Remembering Rabbi Blass

Remembering Rabbi Blass

Rabbi Dr. Jerome Blass, longtime religious leader of Cong. Beth Israel of Northern Valley in Bergenfield, family counselor, and former columnist for this newspaper, died last Friday.

"He served the synagogue for 50 years and wrote the column in the Standard for about ‘0 years," remembers his son, Robert, who noted that when his father retired from congregational life, the family moved to Englewood.

Rabbi Jerome Blass

Coming to Cong. Beth Israel in 1949,the rabbi oversaw the building of the congregation’s first home, watching its membership grow to more than 400 families. The Conservative synagogue closed last year.

"He had a tremendous impact on the community," said his son, "particularly through his sermons."

Rabbi Lawrence Troster, who took over the reins of the congregation in 1999, recalled that in the aftermath of the devastating fire in 1984 that destroyed the shul building, "Rabbi Blass was instrumental in keeping the community together. It could have just disappeared."

"There were discussions about what would happen," said Robert Blass. "Keeping the community together was of paramount importance to my father."

"He was well respected," said Troster, recalling that his predecessor kept a handwritten record listing every life-cycle event in the congregation.

He was also active in other areas of community life, reaching out to clergy of all faiths.

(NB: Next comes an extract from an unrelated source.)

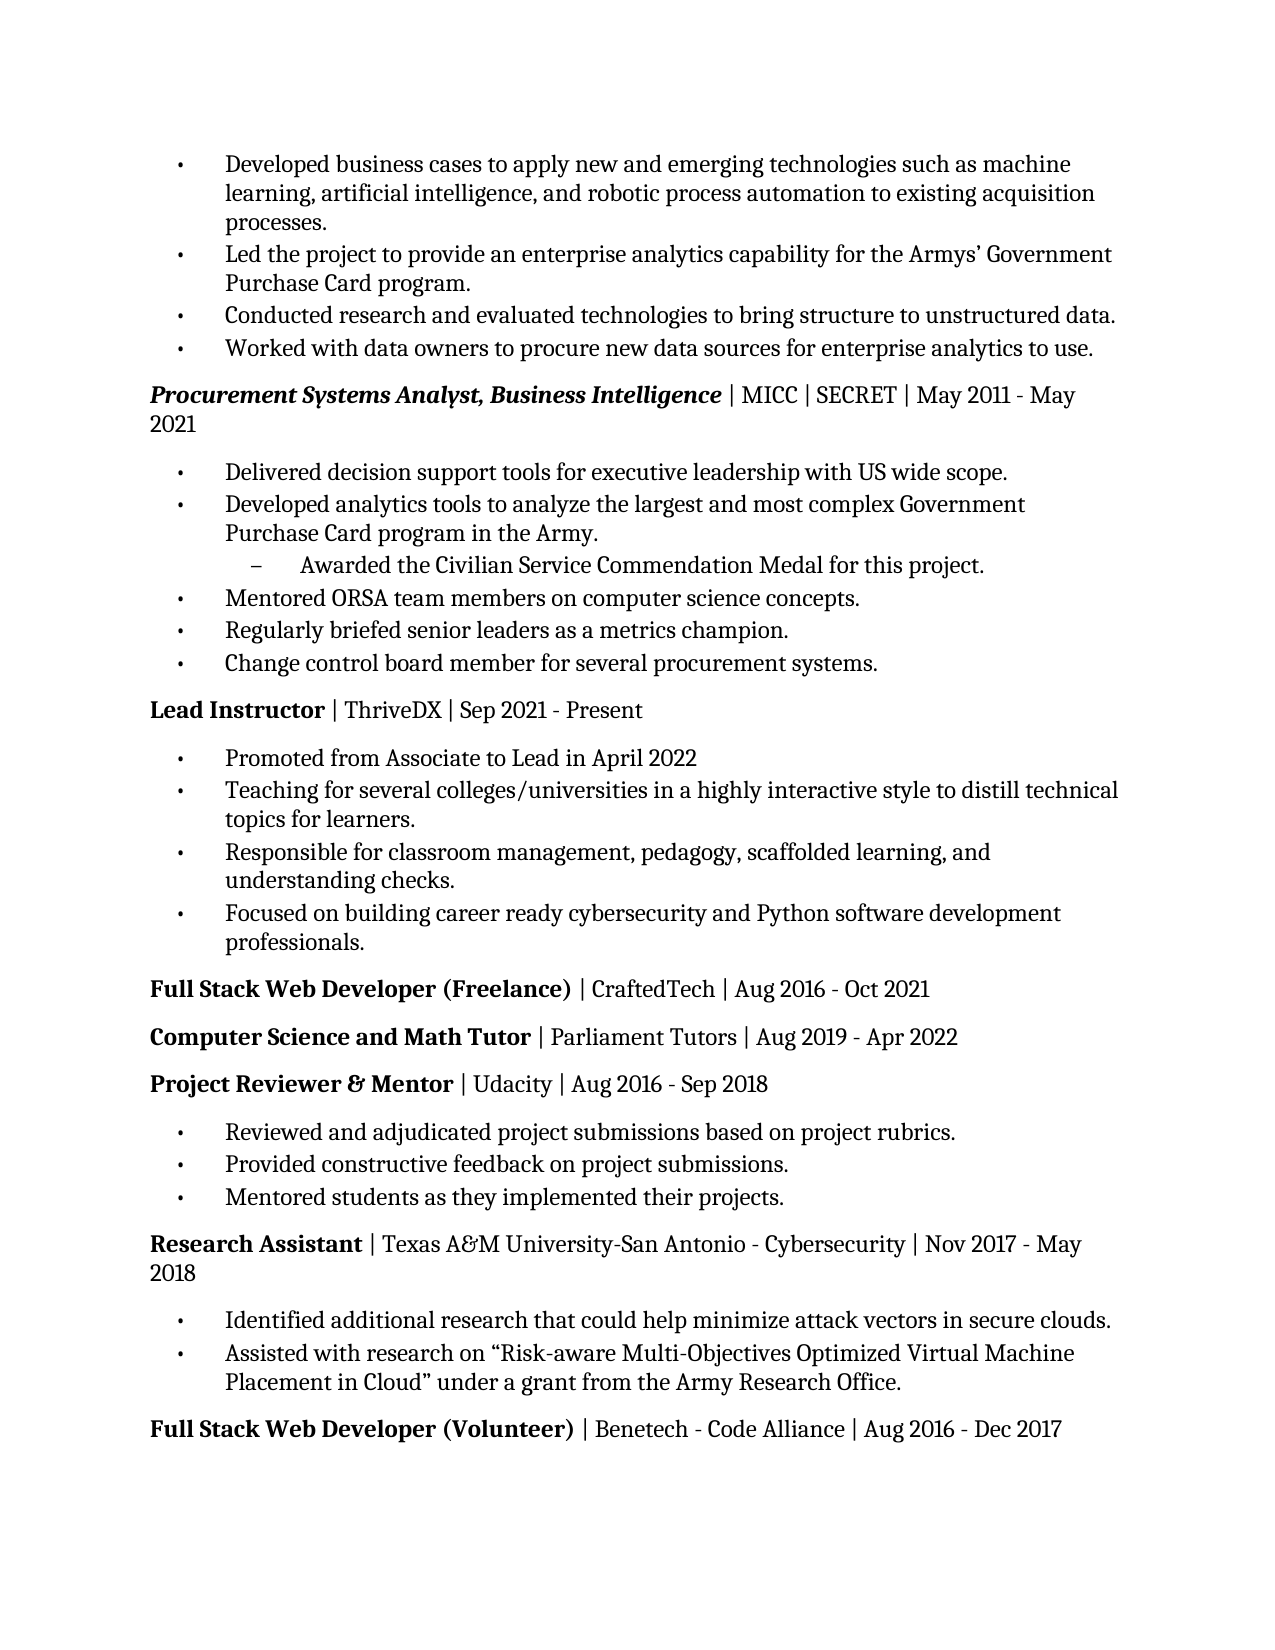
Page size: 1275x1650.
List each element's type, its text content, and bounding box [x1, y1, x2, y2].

"He loved people and he loved teaching," said his son. "He wanted to make a positive impact on people’s lives. When he began to practice psychology, it was almost an outgrowth of his congregational counseling experience," he said. "It was yet another instrument to improve the lives of so many."

Standard editor Rebecca Boroson said she remembers being impressed by the "good sense" evident in Rabbi Blass’s "Family Counselor" columns. A psychologist in private practice, she said, "he found a way to incorporate Jewish teachings into many answers to problems brought to him."

Rabbi Blass was born in Mount Vernon, N.Y. He graduated from Yeshiva College and received his rabbinic ordination from the Rabbi Isaac Elchanan Theological Seminary of Yeshiva University. He later earned his doctorate in psychology from Fordham University.

The rabbi is survived by his wife, Rita; sons David and his wife, Sheryl, Robert and his wife, Alice, and Joel and his wife, Emma; grandchildren Michelle and Brian Goldwasser, Jason and Michelle Blass, Adam, Elizabeth, Samuel, Sara, Philip, Jenny, Lael, and Saadya Blass; great grand-daughter, Rena Goldwasser; and two sisters, Jeanne Orentlicher and May Zeldin.